I’m very new to Devonthink.
I currently imported some pdf-files scanned in color (compressed) with 200dpi.
Their filesizes are round about 200KB per page. After making the pdf’s searchable their sizes are round about 3MB.
For a full colored scan or a higher dpi value the filesize increases up to 10 MB per Page.

Am I doing wrong? Do I have wrong settings or is this the expected behaviour of Devonthink?

THanks a lot for your Support!

I recommend that scans be made at a resolution of 300 dpi, as 200 dpi (especially for color) may not produce images with sufficient resolution of text characters, and so degrade OCR accuracy.

I suspect that Preferences > OCR has the option to retain the resolution of the original image chosen by checking it. That usually results in large file sizes. During re-rasterization of the image layer Apple’s code in OS X works, but doesn’t use any compression, so files can be large.

If your scanner produces clean, high contrast scans (like my ScanSnap set for 300 dpi black & white scans or 600 dpi for color) you might experiment with unchecking the above option and setting dpi and image resolution instead. There may be some degradation of the image layer of the searchable PDF, but there can be major savings in file size.

Most of my OCR is done with settings in DEVONthink Pro Office Preferences > OCR of 130 dpi and 50% image quality. The resulting view/print quality of the searchable PDFs is acceptable to me, and the PDFs are usually significantly smaller than the original scanner output files.

It’s also possible to use an external application to shrink existing large PDF files, such as PDF Shrink, Adobe Acrobat, etc. Or to re-save the PDF using a Quartz Filter option (Google for custom Quartz Filter settings).

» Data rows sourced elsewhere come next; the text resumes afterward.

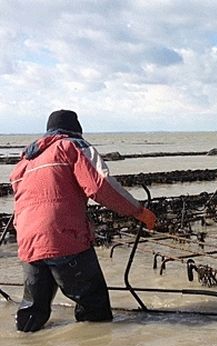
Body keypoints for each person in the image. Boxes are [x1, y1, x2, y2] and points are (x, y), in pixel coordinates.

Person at [9, 110, 157, 332]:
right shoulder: (72, 146)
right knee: (94, 309)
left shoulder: (25, 162)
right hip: (64, 238)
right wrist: (137, 211)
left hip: (28, 243)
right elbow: (100, 186)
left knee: (32, 314)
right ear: (76, 129)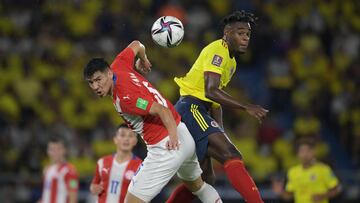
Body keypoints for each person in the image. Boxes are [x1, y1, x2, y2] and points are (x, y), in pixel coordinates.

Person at [83, 40, 223, 203]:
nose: (95, 86)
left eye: (98, 79)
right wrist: (143, 59)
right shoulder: (119, 64)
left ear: (108, 73)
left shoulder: (125, 98)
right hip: (183, 134)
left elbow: (160, 110)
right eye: (91, 82)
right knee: (198, 186)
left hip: (166, 146)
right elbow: (136, 44)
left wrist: (173, 138)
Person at [167, 10, 268, 203]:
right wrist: (246, 106)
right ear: (227, 33)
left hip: (197, 110)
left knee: (205, 179)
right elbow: (210, 91)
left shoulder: (231, 61)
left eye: (247, 34)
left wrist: (220, 130)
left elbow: (215, 102)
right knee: (231, 154)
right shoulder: (217, 50)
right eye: (240, 33)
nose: (245, 38)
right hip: (191, 108)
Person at [272, 138, 341, 203]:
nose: (305, 154)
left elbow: (337, 189)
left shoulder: (324, 169)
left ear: (314, 152)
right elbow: (290, 196)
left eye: (308, 151)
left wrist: (323, 196)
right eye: (302, 151)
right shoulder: (293, 172)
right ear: (298, 154)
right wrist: (281, 192)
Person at [90, 124, 142, 203]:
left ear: (135, 141)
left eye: (130, 136)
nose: (126, 139)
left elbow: (143, 195)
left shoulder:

Many Thanks for your feedback.

I experimented with the OCR Settings of DEVONthink.
I’m not sure, if I understand the process right.
At first I scan the document with a high dpi value e.g. 300 to a pdf.
Then I import these document to devonthink with the settings provided by you (130dpi and 50% of quality). With the good quality scan devonthink could bring up a better ocr result and then compress the file?

If I’m right, it is better to scan with a better quality and then compress at least the document by Devnthink.